Mobile payment provider Square may have just released the simplest solution for quick money transferring thus far. Joining the ranks of similar services, including Google Wallet, Venmo, PayPal, and Chase QuickPay, Square Cash allows users to send cash to anyone in the US directly via email at no cost. Other services have similar functionality, but Square Cash is the least complicated of the bunch by avoiding formal account registrations and downloaded applications.  In bypassing the standard detailed registration process, Square’s new system allows users to transfer funds via plain text emails directly between users. With a simple CC to, the process is simplified beyond a need for websites or applications. First time users must verify their debit card info on the Square website, but once completed, users can easily exchange money with plain text emails. Square has also provided a iPhone and Android app that automates the money transfer process, but they are primarily marketing the service as a quick process powered by email.

Right now users can send up to $250 per week without having to provide any info beyond their debit card information. To increase this weekly limit to $2,500, a few more personal details are required – full name, phone number, date of birth and the last four digits of their Social Security number. Alternatively, Square allows you to connect your Facebook account in order to increase the weekly transfer limit. The whole process is outlined handsomely on the product’s website.

While today’s mobile-minded users demand simplicity, it is often at the expense and oversight of potential privacy concerns.  A recent Zogby poll funded by PayPal and the National Cyber Security Alliance showed that of recipients, nearly 25% had no mobile password protection, more than 50% were comfortable fingerprint identification (despite security issues), and 45% were fine with automated facial recognition.  And in light of security concerns, some skeptics see Square Cash as a service ripe for scammers. The initial link requesting debit card account information repeats the hallmarks of classic phishing scams, linking to a website which will then request very personal data.  A sharp hacker could set up stylized emails and a website matching the look and feel of Square’s branding in order to funnel private information. A Square company representative commented on their close relationships with email providers and banking partners to ensure customer protection, but they also warned that customers should only accept money from people they are actually expecting it from.  With simple-to-use convenience at the forefront of most new technology trends, users today must be more vigilant than ever.

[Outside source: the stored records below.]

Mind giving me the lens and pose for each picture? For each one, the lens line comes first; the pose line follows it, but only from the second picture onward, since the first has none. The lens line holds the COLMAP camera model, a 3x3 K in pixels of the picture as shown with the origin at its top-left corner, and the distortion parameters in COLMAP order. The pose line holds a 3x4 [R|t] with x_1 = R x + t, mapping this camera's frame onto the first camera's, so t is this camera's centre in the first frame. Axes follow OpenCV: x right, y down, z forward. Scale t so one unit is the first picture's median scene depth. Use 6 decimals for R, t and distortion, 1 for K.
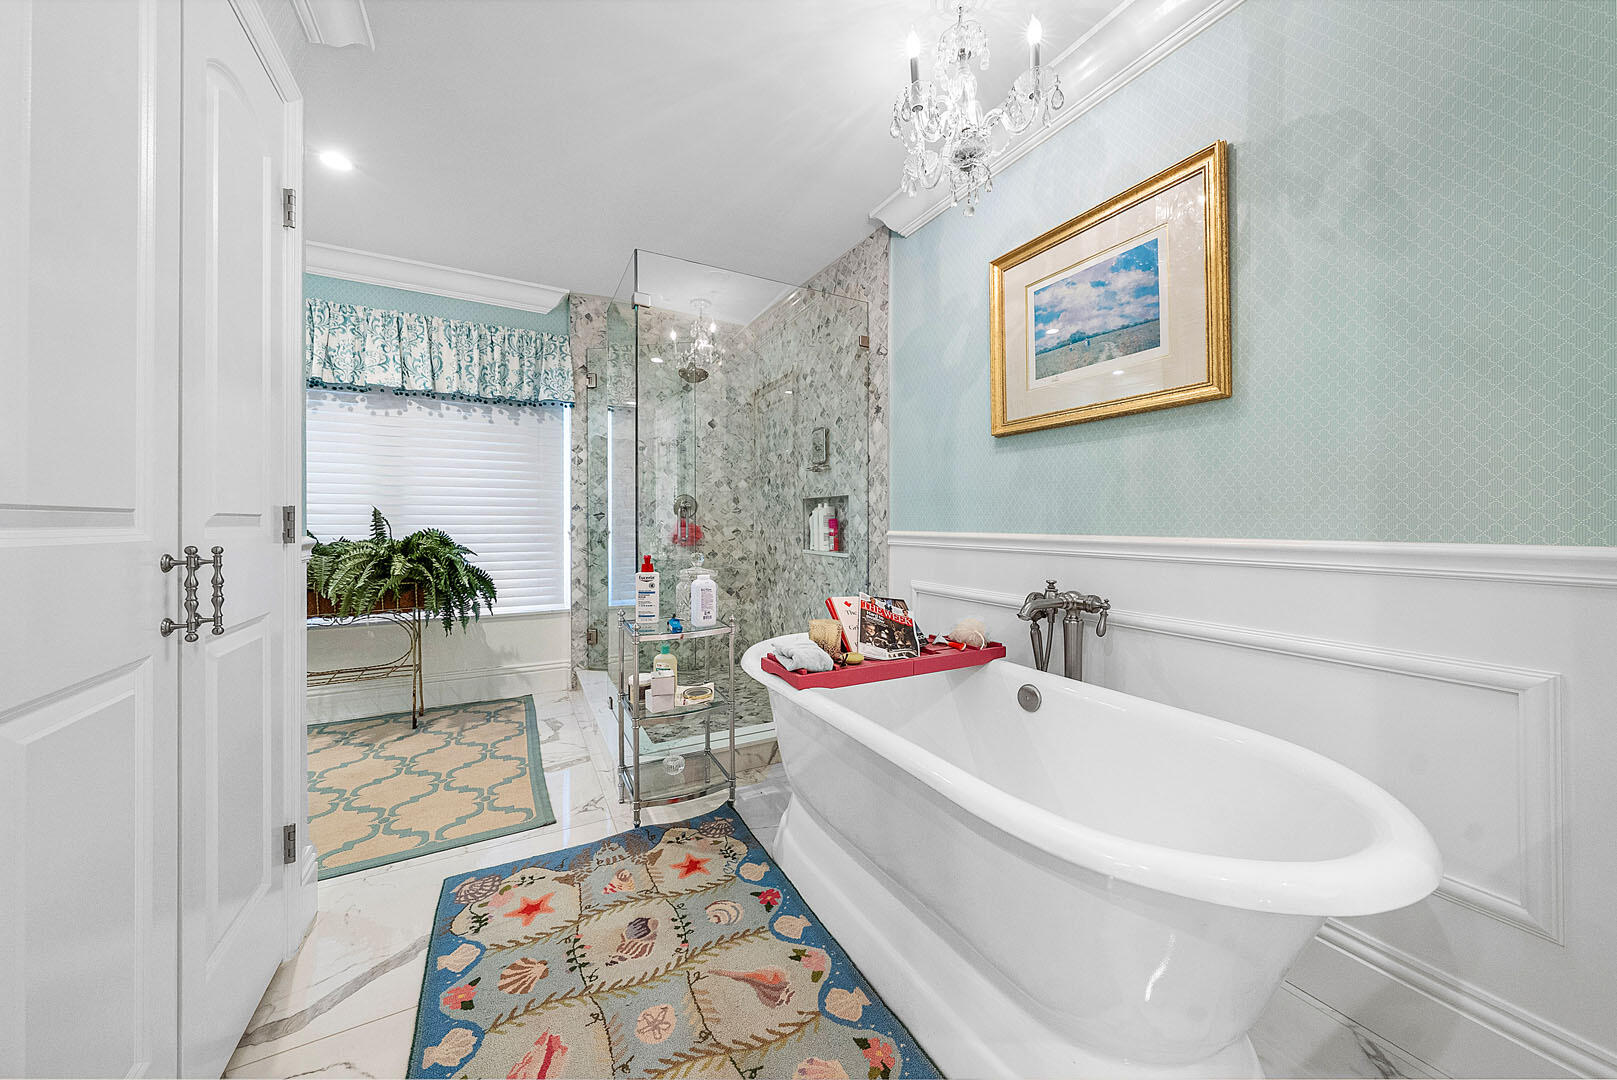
lens RADIAL K [[560.4, 0, 812.2], [0, 560.4, 524.1], [0, 0, 1]] dist [0.000373, -0.000165]
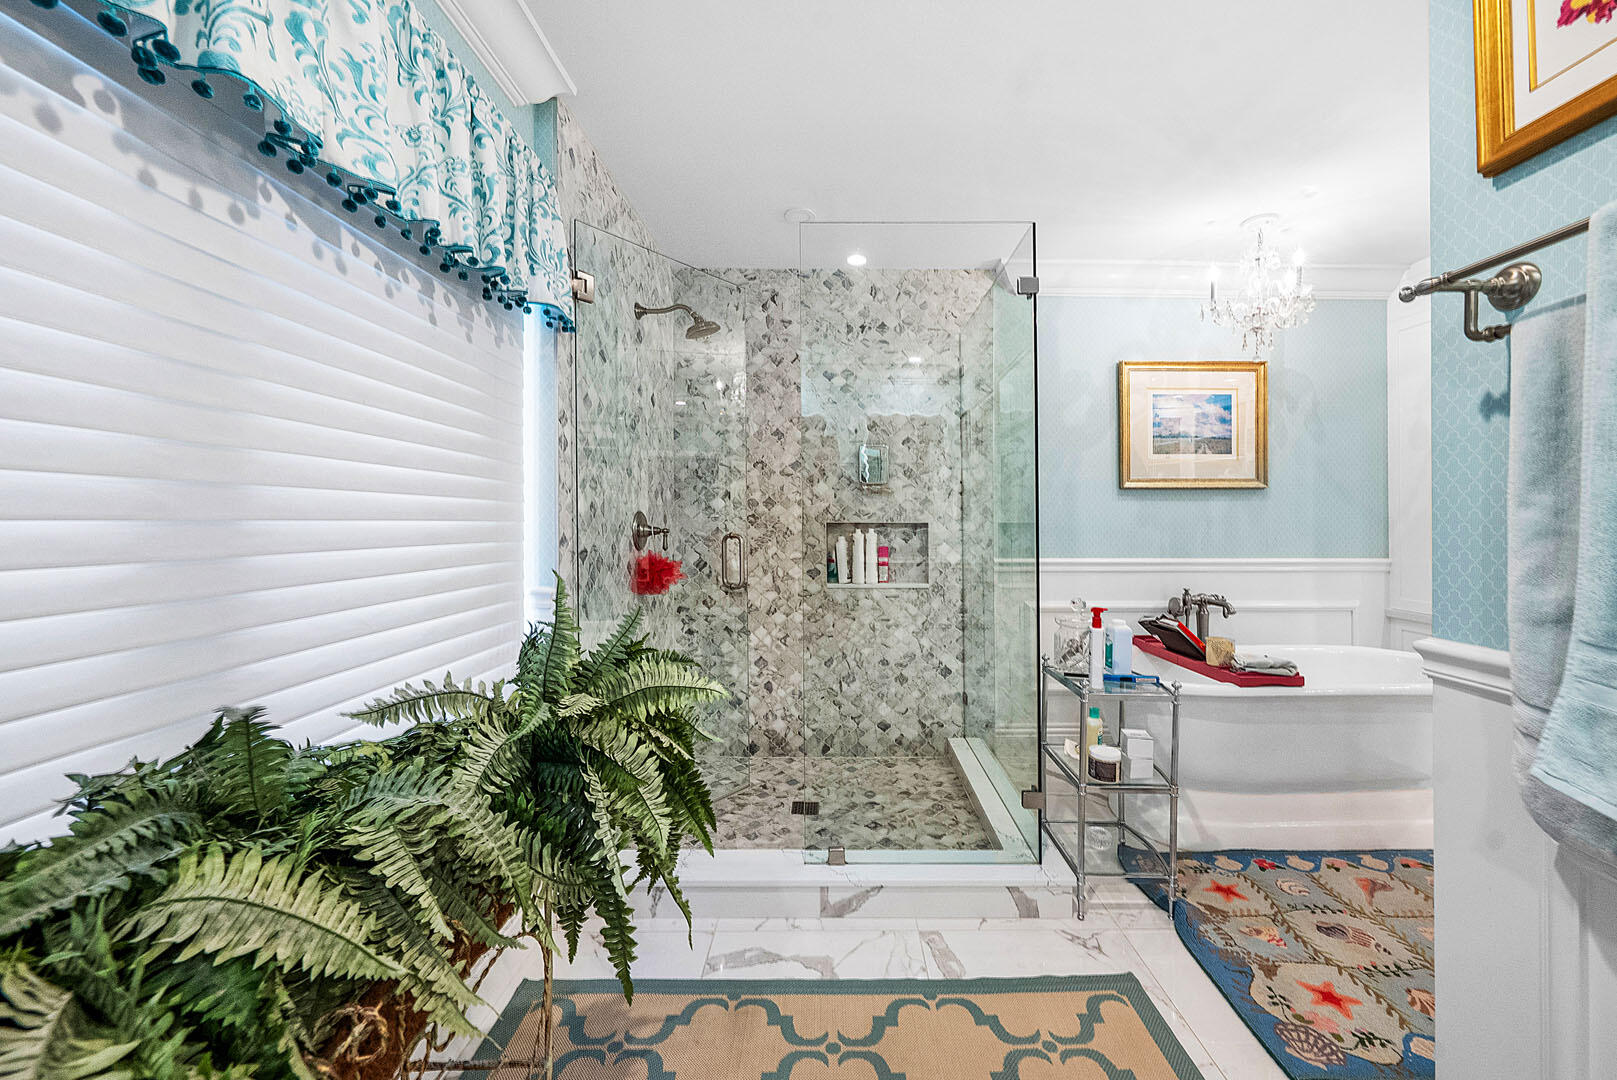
lens RADIAL K [[597.6, 0, 850.3], [0, 597.6, 519.1], [0, 0, 1]] dist [-0.005430, 0.000777]
pose [[0.464687, 0.002408, 0.885472, -0.921371], [0.001097, 0.999994, -0.003296, -0.055165], [-0.885474, 0.002503, 0.464682, 0.657593]]
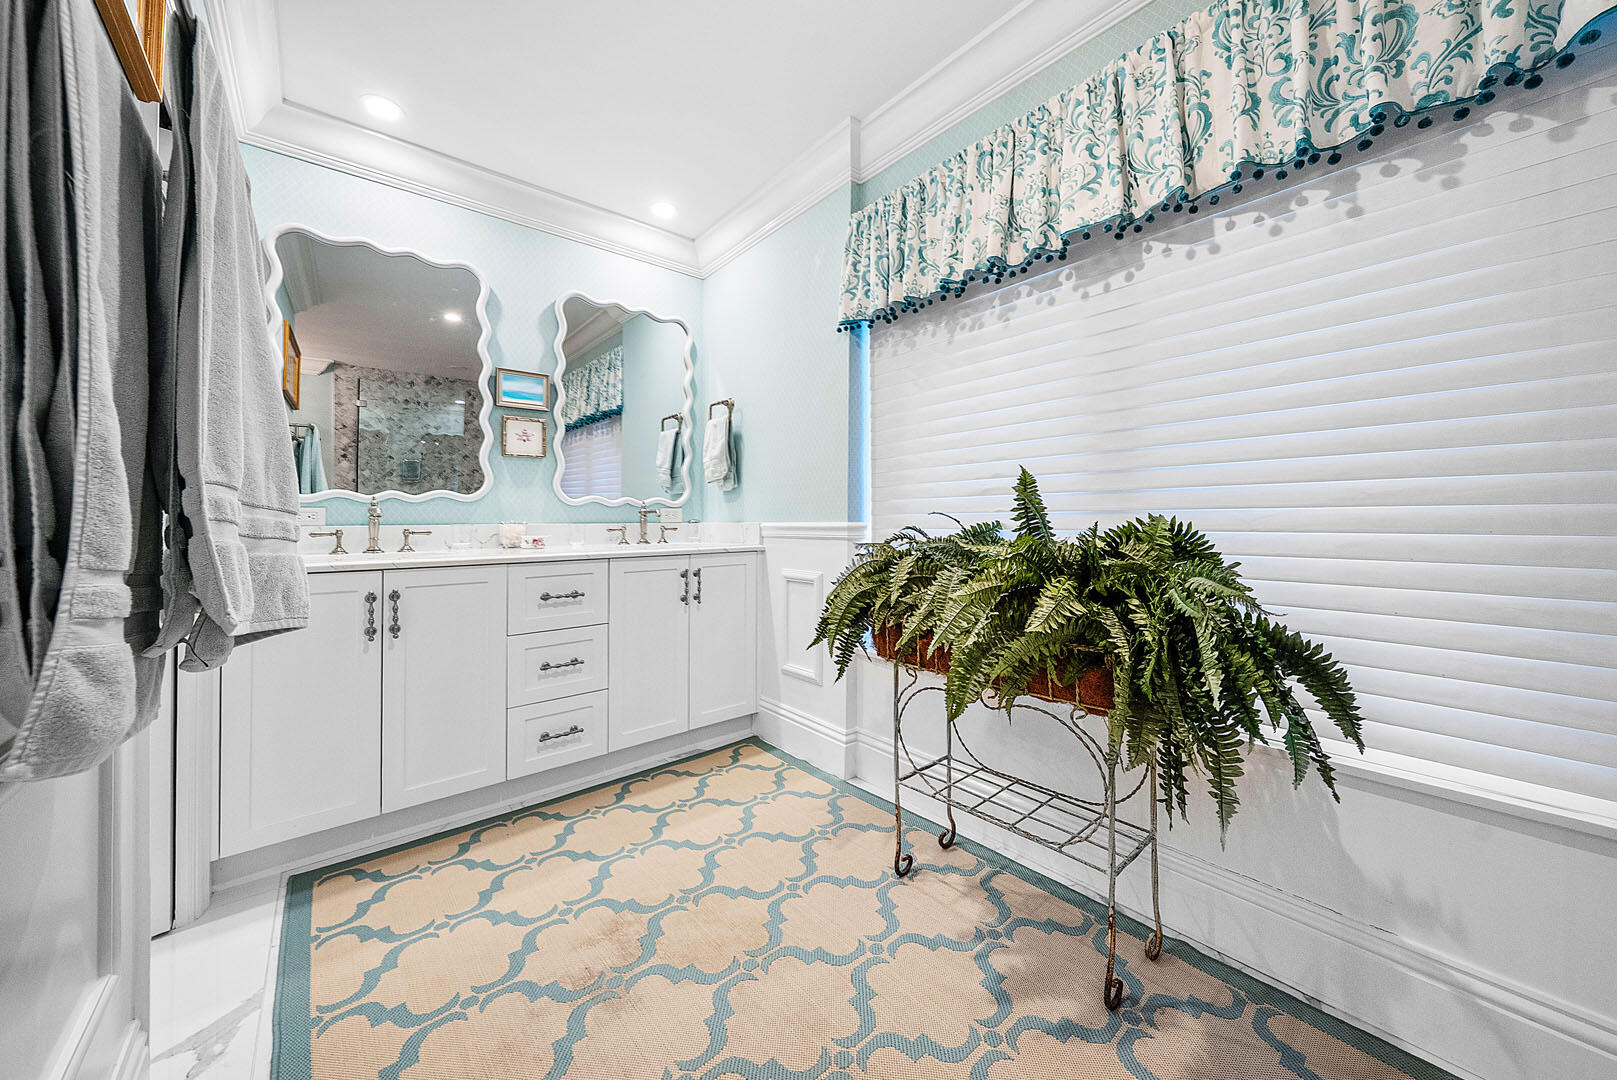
lens RADIAL K [[560.4, 0, 827.7], [0, 560.4, 519.1], [0, 0, 1]] dist [0.000373, -0.000165]
pose [[0.208231, -0.002784, -0.978076, -0.347452], [0.002465, 0.999994, -0.002321, 0.010248], [0.978077, -0.001928, 0.208237, 0.700875]]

How does this free service help Square? The service already provides their flagship product, the Square Reader, to merchants at no cost, and this is another attempt to both raise brand awareness and jab at competitors like PayPal, one which has been providing free peer-to-peer since way back in 1999.  Square’s mission may not be particular innovative or even lucrative, as they are incurring the real costs of online money transfers, but they hope that this service will drive more users to their more profitable services.